-------- STORED RECORDS --------
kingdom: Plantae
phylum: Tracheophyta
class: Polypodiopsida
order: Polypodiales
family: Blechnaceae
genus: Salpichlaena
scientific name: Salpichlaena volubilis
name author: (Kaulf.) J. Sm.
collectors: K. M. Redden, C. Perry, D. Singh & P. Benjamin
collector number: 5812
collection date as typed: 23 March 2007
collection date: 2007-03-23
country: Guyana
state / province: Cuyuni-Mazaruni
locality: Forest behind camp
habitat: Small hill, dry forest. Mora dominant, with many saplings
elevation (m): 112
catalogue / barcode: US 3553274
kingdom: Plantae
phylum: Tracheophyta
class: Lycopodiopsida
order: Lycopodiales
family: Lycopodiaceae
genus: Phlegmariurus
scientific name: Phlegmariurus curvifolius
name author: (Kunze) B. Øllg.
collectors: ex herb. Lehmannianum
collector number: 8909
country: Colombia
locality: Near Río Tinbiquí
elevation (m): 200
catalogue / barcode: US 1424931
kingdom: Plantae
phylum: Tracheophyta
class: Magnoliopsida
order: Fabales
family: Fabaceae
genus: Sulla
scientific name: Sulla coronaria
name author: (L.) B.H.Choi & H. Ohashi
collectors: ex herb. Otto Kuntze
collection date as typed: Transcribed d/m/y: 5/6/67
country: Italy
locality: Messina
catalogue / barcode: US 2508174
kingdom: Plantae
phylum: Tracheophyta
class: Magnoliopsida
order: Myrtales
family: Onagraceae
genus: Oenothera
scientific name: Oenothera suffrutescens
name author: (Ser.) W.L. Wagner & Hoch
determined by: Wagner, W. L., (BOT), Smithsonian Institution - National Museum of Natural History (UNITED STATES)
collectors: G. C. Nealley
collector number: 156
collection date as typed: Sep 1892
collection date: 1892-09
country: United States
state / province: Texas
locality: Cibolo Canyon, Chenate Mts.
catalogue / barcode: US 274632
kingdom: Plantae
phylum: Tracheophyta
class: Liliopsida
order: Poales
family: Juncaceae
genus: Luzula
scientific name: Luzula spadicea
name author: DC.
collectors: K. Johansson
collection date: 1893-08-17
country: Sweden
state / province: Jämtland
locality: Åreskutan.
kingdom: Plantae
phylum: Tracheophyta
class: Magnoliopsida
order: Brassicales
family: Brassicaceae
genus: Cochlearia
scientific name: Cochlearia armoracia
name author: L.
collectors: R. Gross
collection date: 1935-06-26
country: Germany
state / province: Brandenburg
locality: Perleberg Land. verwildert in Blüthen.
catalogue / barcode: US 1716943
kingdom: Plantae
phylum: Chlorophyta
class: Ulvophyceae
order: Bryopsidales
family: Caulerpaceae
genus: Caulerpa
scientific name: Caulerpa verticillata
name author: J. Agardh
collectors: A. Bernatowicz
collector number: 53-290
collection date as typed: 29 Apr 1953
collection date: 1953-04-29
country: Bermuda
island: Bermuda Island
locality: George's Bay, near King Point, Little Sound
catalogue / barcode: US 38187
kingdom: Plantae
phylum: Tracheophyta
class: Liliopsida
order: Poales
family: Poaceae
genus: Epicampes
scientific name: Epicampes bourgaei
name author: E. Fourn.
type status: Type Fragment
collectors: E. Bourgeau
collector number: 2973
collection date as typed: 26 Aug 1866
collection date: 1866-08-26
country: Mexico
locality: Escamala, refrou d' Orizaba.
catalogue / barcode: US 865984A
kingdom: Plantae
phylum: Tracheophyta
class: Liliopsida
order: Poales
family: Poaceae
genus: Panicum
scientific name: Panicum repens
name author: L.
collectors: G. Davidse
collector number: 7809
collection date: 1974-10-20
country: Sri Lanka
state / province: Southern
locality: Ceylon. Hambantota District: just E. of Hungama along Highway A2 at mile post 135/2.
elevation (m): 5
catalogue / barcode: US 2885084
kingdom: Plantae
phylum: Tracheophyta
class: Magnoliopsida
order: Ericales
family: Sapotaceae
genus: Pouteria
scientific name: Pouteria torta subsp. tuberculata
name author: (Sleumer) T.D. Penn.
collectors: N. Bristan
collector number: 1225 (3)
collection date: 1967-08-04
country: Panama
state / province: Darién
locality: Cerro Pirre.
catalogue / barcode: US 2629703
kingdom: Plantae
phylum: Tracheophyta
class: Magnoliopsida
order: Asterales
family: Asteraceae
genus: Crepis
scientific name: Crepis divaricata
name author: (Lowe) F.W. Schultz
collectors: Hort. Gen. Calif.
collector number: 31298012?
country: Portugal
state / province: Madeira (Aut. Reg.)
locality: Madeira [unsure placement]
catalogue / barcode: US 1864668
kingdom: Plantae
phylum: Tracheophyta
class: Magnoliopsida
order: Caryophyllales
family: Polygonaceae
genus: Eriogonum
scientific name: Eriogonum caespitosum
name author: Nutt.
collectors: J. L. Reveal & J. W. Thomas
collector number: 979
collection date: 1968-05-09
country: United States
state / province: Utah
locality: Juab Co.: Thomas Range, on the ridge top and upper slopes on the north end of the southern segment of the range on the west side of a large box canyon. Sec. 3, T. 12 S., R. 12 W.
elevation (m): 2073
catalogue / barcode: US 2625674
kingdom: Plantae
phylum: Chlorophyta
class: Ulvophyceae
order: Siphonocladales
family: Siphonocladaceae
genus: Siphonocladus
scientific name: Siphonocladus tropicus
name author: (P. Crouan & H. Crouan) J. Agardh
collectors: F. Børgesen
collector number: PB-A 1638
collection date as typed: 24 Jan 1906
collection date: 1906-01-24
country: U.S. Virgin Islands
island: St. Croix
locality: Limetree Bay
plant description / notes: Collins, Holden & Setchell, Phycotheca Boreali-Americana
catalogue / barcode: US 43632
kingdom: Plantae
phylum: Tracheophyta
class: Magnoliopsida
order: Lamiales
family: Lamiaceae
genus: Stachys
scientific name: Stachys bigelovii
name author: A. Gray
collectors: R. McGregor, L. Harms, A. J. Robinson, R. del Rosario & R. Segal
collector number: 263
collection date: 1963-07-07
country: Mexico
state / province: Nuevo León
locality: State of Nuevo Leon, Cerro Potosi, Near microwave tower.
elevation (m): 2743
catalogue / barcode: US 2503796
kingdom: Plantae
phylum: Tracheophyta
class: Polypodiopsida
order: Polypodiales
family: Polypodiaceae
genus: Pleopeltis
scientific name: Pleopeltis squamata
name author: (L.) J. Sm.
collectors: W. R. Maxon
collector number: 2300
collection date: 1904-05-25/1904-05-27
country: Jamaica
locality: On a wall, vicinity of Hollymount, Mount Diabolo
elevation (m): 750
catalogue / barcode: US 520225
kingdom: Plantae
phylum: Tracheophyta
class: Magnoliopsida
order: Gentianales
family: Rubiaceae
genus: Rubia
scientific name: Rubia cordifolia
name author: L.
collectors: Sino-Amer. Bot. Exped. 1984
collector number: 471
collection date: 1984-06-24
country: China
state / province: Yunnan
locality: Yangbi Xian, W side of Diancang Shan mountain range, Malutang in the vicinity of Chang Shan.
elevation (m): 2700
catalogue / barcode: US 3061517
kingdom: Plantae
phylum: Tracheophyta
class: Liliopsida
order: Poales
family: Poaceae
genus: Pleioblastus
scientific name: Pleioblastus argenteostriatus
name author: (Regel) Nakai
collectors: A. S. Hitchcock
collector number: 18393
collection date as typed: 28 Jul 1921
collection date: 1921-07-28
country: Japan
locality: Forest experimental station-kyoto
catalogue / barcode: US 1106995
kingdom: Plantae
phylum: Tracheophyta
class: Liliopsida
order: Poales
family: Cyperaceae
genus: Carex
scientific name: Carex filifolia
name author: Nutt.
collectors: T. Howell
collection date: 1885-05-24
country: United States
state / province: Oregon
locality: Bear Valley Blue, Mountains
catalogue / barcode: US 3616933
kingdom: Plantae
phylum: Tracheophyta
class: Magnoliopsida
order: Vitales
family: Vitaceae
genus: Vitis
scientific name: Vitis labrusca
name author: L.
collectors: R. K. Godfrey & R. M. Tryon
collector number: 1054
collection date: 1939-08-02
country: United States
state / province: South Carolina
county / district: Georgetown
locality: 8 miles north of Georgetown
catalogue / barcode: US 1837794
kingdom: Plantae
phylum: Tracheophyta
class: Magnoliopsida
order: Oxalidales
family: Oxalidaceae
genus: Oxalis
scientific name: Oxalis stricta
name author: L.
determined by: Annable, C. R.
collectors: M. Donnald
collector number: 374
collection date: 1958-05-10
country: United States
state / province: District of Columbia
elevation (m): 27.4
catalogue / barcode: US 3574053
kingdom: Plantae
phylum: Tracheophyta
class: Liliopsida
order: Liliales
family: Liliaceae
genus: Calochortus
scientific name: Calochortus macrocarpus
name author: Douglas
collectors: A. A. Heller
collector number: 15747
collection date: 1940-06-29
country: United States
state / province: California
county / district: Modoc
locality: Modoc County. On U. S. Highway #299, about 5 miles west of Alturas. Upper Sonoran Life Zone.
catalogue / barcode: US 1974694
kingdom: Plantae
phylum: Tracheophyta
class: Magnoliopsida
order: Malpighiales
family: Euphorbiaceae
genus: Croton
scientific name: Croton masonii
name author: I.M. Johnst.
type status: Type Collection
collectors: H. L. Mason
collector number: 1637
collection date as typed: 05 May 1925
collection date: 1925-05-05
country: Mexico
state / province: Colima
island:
--------
→ **EXERCISE DETAILS**:
Update the records from the line with "collection date: 1892-09" up to and including the line with "collection date: 1893-08-17" by replacing "locality" with "site". Leave everything else unchanged.

→ **EXPECTED OUTPUT**:
collection date: 1892-09
country: United States
state / province: Texas
site: Cibolo Canyon, Chenate Mts.
catalogue / barcode: US 274632
kingdom: Plantae
phylum: Tracheophyta
class: Liliopsida
order: Poales
family: Juncaceae
genus: Luzula
scientific name: Luzula spadicea
name author: DC.
collectors: K. Johansson
collection date: 1893-08-17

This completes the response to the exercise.